[PASSAGE TO READ Boundary: Start]
# Evaluating semantic segmentations

> Written by Dr Daniel Buscombe, Northern Arizona University

> Part of a series of notebooks for image recognition and classification using deep convolutional neural networks

Standard metrics of precision, P, recall, R, accuracy, A, and F1 score, F, are used to assess classification of image regions and pixels. 

Where TP, TN, FP, and FN are, respectively, the frequencies of true positives, true negatives, false positives, and false negatives: 

$P=  \frac{TP}{(TP+FP)}$

$R=  \frac{TP}{(TP+FN)}$

$A=  \frac{(TP+TN)}{(TP+TN+FP+FN)}$

$F=2\times \frac{(P \times R)}{(P+R)}$


True positives are image regions/pixels correctly classified as belonging to a certain class by the model, while true negatives are correctly classified as not belonging to a certain class. 

False negatives are regions/pixels incorrectly classified as not belonging to a certain class, and false positives are those regions/pixels incorrectly classified as belonging to a certain class. 

Precision and recall are useful where the number of observations belonging to one class is significantly lower than those belonging to the other classes. 

Recall is a measure of the ability to detect the occurrence of a class, which is a given landform, land use or land cover.
 
These metrics are therefore used in evaluation of pixelwise segmentations, where the number of pixels corresponding to each class vary considerably. 

The F1 score is an equal weighting of the recall and precision and quantifies how well the model performs in general.
[PASSAGE TO READ Boundary: End]
[PROVIDED DATA Boundary: Start]
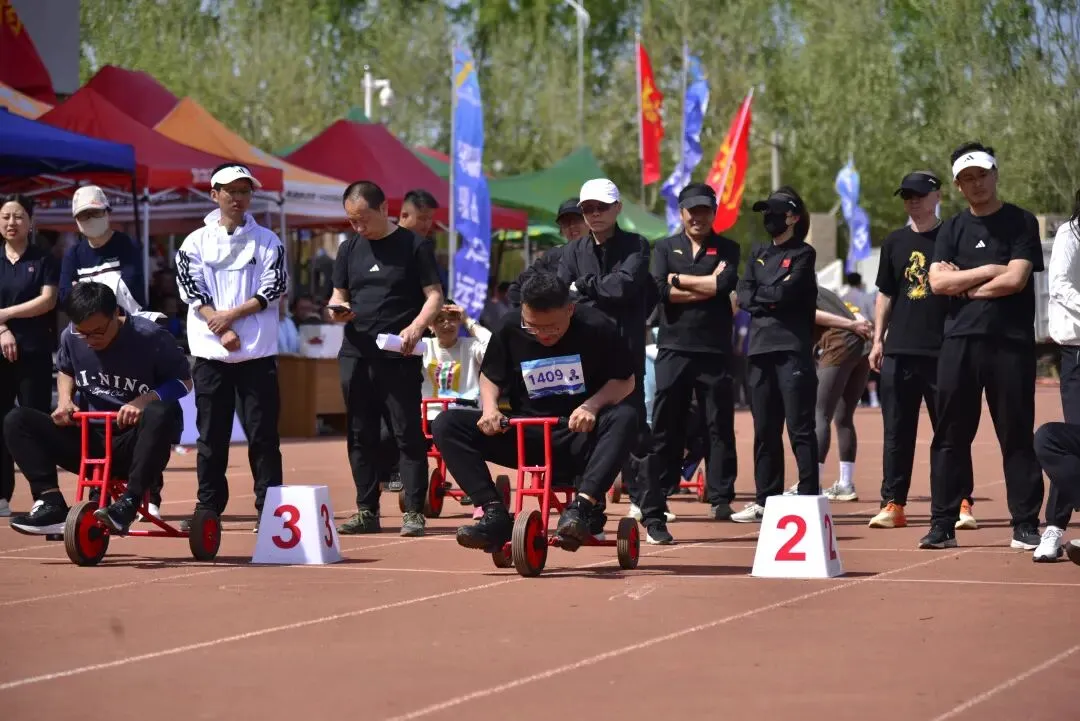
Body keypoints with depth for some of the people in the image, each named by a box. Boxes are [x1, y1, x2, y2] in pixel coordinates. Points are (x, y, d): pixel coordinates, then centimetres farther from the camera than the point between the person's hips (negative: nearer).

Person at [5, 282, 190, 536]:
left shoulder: (150, 337, -13)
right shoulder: (70, 338, 0)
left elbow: (184, 381, -4)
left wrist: (145, 400, -22)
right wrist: (64, 399, -1)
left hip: (134, 444, -4)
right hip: (88, 440, 4)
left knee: (161, 413, -38)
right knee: (17, 420, -13)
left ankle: (128, 504, -36)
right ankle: (51, 503, -24)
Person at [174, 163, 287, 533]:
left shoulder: (268, 242, 6)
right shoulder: (196, 242, 7)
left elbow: (274, 289, -3)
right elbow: (193, 294, -2)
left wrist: (233, 314, -14)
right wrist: (222, 331, -14)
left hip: (257, 353, -1)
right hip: (210, 351, 1)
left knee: (263, 433, -2)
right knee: (211, 434, 4)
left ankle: (268, 508, 1)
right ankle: (208, 508, 10)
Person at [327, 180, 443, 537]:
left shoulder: (414, 246, -2)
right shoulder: (349, 248, 12)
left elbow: (434, 296, -3)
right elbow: (339, 296, 18)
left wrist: (416, 327, -21)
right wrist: (337, 310, -6)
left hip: (399, 357, -5)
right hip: (356, 356, 5)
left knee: (408, 433, -5)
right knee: (360, 435, 8)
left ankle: (414, 512, -3)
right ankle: (366, 511, 15)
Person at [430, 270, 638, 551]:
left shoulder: (596, 328, -10)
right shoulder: (509, 329, -3)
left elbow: (625, 381, -3)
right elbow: (489, 377, 11)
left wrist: (592, 405, -23)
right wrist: (490, 408, -12)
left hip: (581, 434, -3)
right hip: (525, 435, 3)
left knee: (625, 418, -35)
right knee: (446, 424, -17)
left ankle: (583, 505, -43)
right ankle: (494, 514, -29)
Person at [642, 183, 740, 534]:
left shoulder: (727, 249, 11)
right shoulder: (665, 248, 13)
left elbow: (725, 284, -9)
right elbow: (661, 291, -5)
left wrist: (679, 280, -4)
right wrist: (706, 287, -7)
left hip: (715, 350, 0)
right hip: (674, 347, 0)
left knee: (720, 425, 0)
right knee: (665, 427, 0)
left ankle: (720, 499, 6)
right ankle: (653, 502, 2)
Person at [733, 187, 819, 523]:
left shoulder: (803, 254, 2)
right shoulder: (758, 255, 20)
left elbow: (786, 292, -11)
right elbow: (744, 297, 7)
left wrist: (758, 295, 4)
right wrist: (772, 298, -7)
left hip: (793, 348, -6)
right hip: (760, 348, 6)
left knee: (800, 429, -8)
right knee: (765, 429, 9)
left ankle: (809, 497, -8)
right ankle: (765, 499, 14)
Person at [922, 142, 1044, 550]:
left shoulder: (1021, 224, 3)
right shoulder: (952, 230, 14)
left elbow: (1015, 279, -10)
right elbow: (938, 282, 0)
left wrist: (964, 285, -2)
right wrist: (987, 271, -6)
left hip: (1010, 343, -3)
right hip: (960, 342, 3)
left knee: (1017, 436, -1)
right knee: (951, 436, 4)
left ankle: (1026, 525, 2)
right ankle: (943, 525, 7)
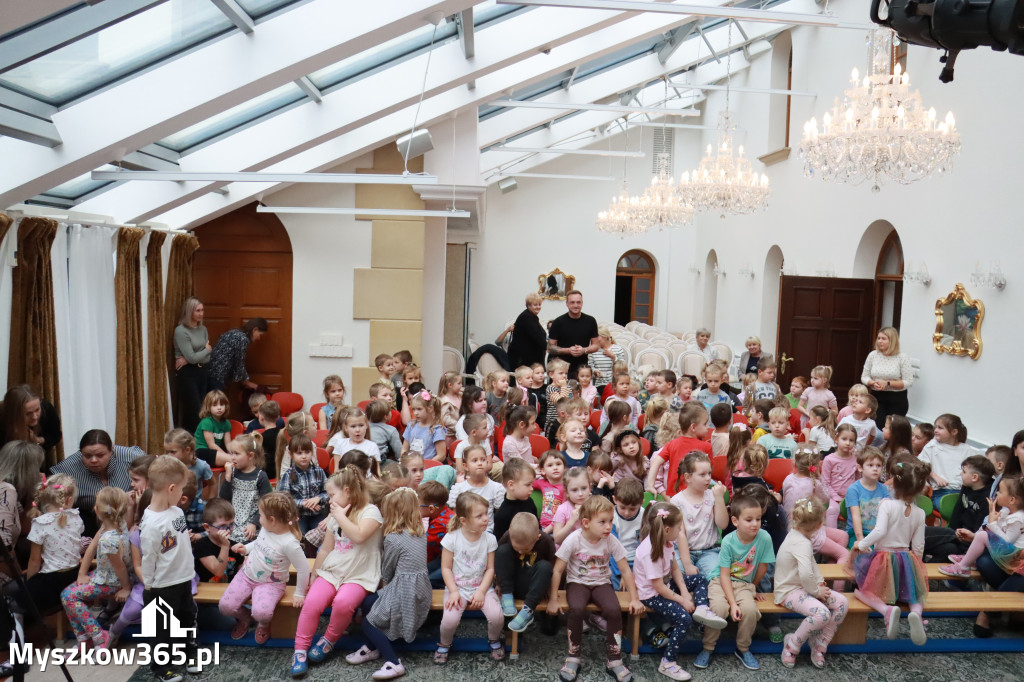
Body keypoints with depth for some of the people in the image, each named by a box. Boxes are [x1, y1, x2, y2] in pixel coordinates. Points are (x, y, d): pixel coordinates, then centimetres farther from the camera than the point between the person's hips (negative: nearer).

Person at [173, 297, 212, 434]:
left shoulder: (203, 329, 7)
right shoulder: (181, 331, -12)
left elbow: (209, 354, 2)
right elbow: (192, 357, -17)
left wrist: (188, 360, -12)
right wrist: (207, 350, 0)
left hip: (203, 371, 6)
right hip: (187, 374, -6)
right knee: (194, 412, -4)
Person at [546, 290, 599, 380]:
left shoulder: (590, 321, 6)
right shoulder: (558, 322, -1)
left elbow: (595, 345, 11)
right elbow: (550, 347, -1)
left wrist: (584, 350, -10)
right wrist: (568, 350, -15)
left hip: (581, 367, 2)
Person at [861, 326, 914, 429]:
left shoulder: (903, 357, -7)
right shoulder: (873, 355, 3)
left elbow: (908, 382, -10)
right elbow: (864, 377, 8)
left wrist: (888, 383, -19)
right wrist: (873, 383, -13)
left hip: (897, 399, -2)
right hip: (877, 398, 2)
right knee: (877, 428, -6)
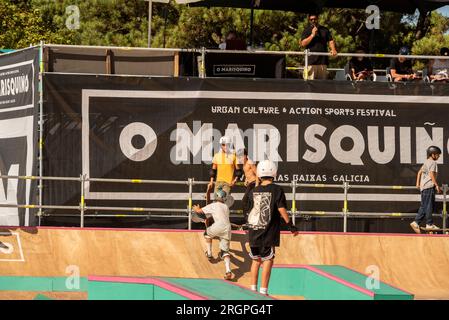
[PROVIDED DATA Boundary: End]
__WHAT TO WORK ON__
A. In the text on evaluating semantic segmentations, what does the F1 score quantify?
B. Rewrite the records from the line that contains "left ankle: (809, 497, -8)", including that line, through the end of the records, replacing "left hip" with "left hip joint" and leaving everything else unchanged. Give only those lines, and leave out the pictures.
The records have no connection to the text.

__NUMBERED RESPONSES__
A. How well the model performs in general.

B.
left ankle: (809, 497, -8)
right ankle: (765, 499, 14)
Person at [922, 142, 1044, 550]:
left shoulder: (1021, 224, 3)
right shoulder: (952, 230, 14)
left elbow: (1015, 279, -10)
right elbow: (938, 282, 0)
left wrist: (964, 285, -2)
right wrist: (987, 271, -6)
left hip joint: (1010, 343, -3)
right hip: (960, 342, 3)
left knee: (1017, 436, -1)
right knee: (951, 436, 4)
left ankle: (1026, 525, 2)
right ankle: (943, 525, 7)
Body keypoints with depth for some of the people in the image, each named by a box. Boxes are [x1, y1, x2, y2] in pixel coordinates. Points are (x, y, d): pixel coordinates, then centimetres farther from the camera than the point between the person's hips (negative: nearer).

Person at [173, 297, 212, 434]:
left shoulder: (203, 329, 7)
right shoulder: (181, 331, -12)
left elbow: (209, 354, 2)
right elbow: (192, 357, -17)
left wrist: (188, 360, -12)
right wrist: (207, 350, 0)
left hip joint: (203, 371, 6)
right hip: (187, 374, -6)
right knee: (194, 412, -4)
Person at [546, 290, 599, 380]:
left shoulder: (590, 321, 6)
right shoulder: (558, 322, -1)
left elbow: (595, 345, 11)
right elbow: (550, 347, -1)
left wrist: (584, 350, -10)
right wrist: (568, 350, -15)
left hip joint: (581, 367, 2)
Person at [861, 326, 914, 429]:
left shoulder: (903, 357, -7)
right shoulder: (873, 355, 3)
left elbow: (908, 382, -10)
right elbow: (864, 377, 8)
left wrist: (888, 383, -19)
right wrist: (873, 383, -13)
left hip joint: (897, 399, -2)
right hip: (877, 398, 2)
right knee: (877, 428, -6)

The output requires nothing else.